[Source data]
[Start of Attachment]

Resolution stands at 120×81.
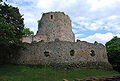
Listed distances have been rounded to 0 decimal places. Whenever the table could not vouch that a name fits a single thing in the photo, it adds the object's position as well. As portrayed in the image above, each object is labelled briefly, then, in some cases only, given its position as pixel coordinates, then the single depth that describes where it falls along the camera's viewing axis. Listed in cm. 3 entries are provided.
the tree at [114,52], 1377
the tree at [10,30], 884
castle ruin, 1029
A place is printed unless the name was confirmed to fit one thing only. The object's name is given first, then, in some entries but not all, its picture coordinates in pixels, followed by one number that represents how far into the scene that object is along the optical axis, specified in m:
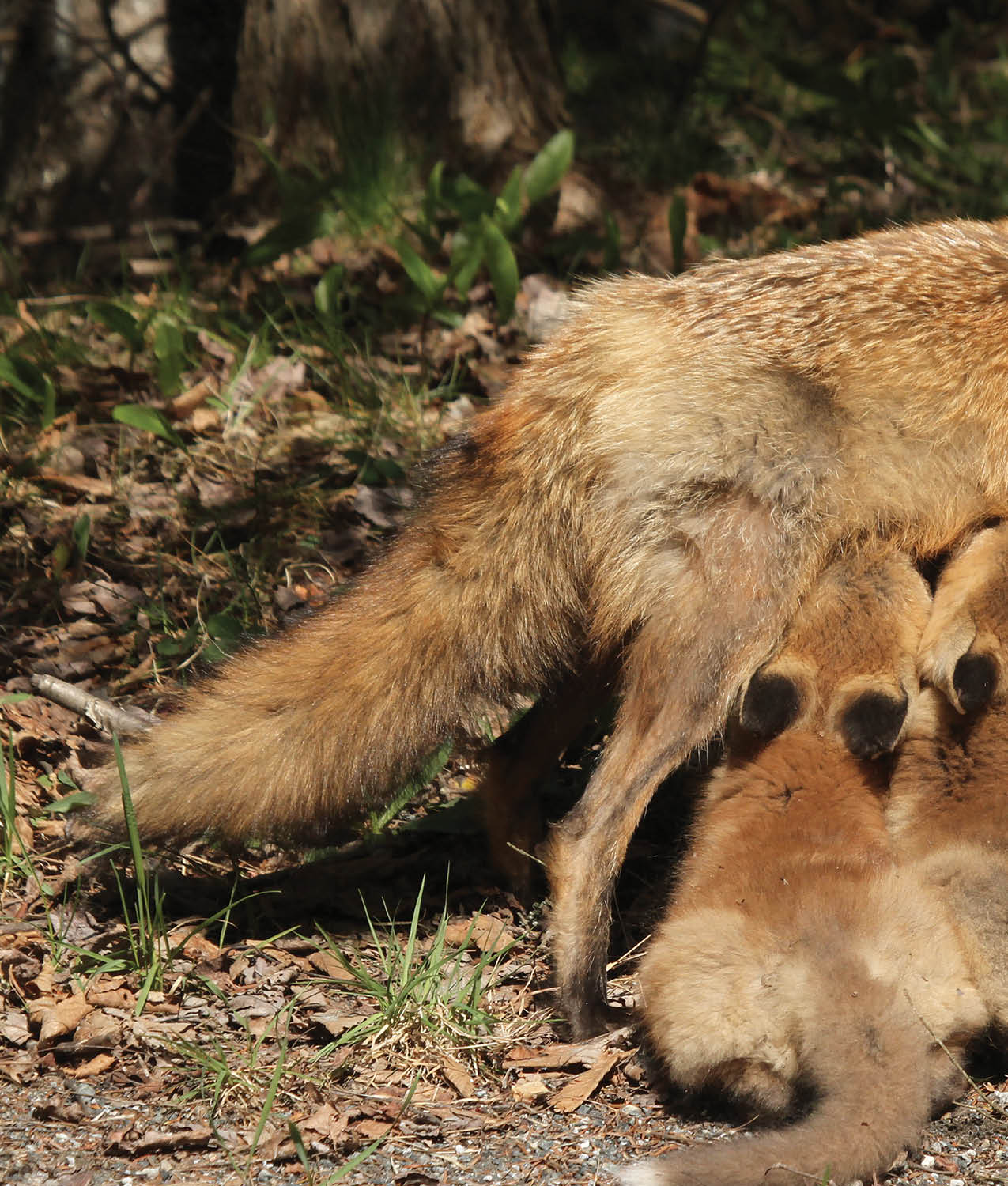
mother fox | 8.35
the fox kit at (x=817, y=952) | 6.52
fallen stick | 9.70
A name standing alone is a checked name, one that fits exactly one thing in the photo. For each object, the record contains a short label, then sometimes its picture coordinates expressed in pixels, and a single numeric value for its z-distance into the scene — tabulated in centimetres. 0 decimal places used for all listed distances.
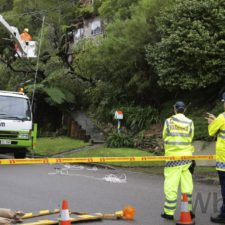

[End of Attachment]

The problem = All lines in the preceding records that hold the word "entries" need to be copied.

Written answer =
Listed distances have been rounded to 0 decimal places. Whenever the table could not vouch that a name fits a single thing in the photo, it adds the object's position as well. As portrayed in the image above, each object is labelled briefly, then, in some cases only, given its position as pixel coordinates, then the single depth that describes where it falls along the camera's viewing axis. Listed in cm. 3 entries are provided.
A place is printed unless the name was confirmed to fit one thing only. The object's name is given first, then, in some entries but not all, its picture coordinates in pixels, followed by one number that represents how far into the scene that object is along the optical axis, specified in m:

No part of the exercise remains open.